Task instructions: When you reach the line containing "kitchen sink 4.02" in the entries below, begin reproducing lines exactly, and stop once the line containing "right=344, bottom=267] 15.62" is done.

Data records:
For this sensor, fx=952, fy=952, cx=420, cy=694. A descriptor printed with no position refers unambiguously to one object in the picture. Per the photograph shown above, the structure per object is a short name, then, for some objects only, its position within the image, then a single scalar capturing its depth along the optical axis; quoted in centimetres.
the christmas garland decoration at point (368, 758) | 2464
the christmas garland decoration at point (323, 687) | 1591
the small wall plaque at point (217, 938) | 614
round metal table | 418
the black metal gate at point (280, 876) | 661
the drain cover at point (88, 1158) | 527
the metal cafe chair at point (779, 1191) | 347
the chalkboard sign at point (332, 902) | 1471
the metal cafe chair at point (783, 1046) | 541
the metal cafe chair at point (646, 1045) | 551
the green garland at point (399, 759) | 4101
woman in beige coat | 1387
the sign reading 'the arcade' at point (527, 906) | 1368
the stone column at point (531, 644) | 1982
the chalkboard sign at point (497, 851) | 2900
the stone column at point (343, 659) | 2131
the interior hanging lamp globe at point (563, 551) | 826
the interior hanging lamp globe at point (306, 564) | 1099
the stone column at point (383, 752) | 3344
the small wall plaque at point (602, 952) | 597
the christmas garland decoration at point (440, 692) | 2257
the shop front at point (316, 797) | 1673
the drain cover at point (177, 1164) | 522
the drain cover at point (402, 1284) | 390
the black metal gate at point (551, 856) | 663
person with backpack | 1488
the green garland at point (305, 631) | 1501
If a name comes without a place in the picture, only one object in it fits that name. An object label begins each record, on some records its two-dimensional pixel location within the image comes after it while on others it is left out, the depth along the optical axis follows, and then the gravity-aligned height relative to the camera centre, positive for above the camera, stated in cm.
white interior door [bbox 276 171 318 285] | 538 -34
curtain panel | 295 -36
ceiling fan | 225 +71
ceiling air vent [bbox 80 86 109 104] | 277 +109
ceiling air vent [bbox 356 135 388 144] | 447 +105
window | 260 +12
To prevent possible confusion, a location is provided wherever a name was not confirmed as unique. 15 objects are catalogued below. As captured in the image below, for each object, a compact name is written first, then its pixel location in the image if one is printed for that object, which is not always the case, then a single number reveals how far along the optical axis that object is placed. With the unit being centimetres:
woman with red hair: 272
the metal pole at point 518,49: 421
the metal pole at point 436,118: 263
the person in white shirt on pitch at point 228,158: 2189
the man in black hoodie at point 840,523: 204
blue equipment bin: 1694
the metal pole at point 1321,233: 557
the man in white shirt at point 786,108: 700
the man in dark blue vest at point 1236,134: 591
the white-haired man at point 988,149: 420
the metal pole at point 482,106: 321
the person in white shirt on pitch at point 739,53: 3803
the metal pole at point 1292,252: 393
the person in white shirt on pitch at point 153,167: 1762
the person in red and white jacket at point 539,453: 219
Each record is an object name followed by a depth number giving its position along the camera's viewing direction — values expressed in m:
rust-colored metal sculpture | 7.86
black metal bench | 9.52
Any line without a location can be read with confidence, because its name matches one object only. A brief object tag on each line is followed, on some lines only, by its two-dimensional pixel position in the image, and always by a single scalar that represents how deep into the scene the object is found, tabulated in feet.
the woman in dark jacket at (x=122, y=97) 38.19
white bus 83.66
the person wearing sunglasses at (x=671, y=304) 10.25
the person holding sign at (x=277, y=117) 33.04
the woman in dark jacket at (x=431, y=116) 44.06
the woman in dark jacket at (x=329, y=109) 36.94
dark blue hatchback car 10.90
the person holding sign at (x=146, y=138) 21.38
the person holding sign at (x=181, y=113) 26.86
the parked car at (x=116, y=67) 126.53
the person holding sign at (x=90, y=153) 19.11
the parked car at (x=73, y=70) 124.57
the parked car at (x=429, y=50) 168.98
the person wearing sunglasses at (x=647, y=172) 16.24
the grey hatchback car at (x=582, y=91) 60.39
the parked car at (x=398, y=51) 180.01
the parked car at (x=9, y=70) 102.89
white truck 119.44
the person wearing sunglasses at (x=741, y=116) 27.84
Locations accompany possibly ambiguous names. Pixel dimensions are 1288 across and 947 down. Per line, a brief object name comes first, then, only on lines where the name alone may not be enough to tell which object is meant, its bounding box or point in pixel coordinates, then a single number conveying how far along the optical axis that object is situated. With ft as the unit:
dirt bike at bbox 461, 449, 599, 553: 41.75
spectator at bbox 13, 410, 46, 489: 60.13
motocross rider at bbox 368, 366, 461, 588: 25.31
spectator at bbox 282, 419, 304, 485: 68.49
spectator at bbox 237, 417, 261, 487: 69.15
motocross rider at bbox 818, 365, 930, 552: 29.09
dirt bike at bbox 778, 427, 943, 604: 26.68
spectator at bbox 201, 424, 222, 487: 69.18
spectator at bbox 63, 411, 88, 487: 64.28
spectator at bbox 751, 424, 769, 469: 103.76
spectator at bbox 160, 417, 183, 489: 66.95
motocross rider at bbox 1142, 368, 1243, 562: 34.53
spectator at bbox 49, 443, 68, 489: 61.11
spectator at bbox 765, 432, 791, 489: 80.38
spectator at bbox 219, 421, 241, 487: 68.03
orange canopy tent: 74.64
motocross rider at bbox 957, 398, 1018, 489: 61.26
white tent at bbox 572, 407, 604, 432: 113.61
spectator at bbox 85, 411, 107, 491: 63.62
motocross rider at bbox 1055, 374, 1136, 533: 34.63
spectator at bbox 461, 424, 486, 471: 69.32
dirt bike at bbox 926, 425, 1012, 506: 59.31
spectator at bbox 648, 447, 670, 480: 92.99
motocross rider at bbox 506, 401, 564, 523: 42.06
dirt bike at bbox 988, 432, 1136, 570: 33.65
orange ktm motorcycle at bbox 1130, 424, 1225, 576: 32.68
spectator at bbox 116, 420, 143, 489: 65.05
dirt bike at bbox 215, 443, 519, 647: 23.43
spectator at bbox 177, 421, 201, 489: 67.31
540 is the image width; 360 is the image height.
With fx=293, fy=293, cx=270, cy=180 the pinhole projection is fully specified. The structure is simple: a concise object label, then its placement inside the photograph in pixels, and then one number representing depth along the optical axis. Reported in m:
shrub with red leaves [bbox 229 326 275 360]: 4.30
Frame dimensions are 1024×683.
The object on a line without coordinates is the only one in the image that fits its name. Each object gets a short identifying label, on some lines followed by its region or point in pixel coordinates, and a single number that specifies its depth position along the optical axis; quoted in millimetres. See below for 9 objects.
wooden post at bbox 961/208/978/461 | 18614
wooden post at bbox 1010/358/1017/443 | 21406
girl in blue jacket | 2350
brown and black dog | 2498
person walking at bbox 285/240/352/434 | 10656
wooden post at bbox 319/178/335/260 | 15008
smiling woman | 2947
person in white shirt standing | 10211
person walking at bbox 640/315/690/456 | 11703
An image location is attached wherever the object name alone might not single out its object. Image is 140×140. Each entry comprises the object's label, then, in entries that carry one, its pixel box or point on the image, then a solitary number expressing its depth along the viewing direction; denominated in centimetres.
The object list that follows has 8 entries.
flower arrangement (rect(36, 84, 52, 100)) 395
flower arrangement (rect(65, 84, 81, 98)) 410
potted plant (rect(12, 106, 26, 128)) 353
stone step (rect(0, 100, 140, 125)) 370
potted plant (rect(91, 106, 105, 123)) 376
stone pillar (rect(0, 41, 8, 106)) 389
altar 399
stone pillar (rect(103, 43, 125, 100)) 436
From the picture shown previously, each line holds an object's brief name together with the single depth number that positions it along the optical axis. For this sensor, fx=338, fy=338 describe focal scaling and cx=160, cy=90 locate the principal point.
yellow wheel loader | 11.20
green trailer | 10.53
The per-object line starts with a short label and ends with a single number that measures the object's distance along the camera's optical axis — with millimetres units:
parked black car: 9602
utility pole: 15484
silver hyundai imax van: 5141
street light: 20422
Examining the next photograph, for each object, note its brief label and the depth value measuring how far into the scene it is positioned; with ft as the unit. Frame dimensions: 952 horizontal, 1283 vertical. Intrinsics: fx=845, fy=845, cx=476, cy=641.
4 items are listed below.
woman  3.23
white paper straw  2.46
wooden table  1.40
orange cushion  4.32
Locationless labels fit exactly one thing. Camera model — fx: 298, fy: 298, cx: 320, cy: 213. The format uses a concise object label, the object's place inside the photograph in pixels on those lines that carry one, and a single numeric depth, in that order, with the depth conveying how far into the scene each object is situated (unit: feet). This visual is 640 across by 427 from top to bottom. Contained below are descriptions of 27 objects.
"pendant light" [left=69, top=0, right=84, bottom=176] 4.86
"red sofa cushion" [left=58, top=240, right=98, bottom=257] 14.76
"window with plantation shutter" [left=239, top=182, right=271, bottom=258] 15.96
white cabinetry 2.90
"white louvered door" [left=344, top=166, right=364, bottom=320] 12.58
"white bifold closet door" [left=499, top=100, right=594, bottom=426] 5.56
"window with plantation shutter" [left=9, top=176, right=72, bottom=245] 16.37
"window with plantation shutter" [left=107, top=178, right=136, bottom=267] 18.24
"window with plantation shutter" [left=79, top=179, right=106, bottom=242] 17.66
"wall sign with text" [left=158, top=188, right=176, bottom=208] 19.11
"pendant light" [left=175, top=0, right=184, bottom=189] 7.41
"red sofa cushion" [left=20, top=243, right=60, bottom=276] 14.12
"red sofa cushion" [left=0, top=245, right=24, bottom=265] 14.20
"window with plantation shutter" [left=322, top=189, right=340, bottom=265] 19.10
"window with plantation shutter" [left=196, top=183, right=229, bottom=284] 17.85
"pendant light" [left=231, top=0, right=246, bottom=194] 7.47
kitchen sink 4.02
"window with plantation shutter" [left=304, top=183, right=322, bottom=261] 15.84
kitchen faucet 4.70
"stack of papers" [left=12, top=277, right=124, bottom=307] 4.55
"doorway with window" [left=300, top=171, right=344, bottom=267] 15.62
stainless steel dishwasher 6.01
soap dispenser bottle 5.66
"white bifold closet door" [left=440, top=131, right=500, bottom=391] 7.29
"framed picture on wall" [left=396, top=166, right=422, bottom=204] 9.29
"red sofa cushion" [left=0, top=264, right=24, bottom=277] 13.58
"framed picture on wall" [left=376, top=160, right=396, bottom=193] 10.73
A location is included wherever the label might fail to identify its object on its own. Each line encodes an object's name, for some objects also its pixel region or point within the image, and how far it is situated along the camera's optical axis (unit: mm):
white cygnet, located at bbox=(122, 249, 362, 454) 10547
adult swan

The completed task:
kitchen sink 4.02
"window with plantation shutter" [left=304, top=183, right=322, bottom=261] 15.84
kitchen faucet 4.70
"stack of papers" [left=12, top=277, right=124, bottom=307] 4.55
"doorway with window" [left=300, top=171, right=344, bottom=267] 15.62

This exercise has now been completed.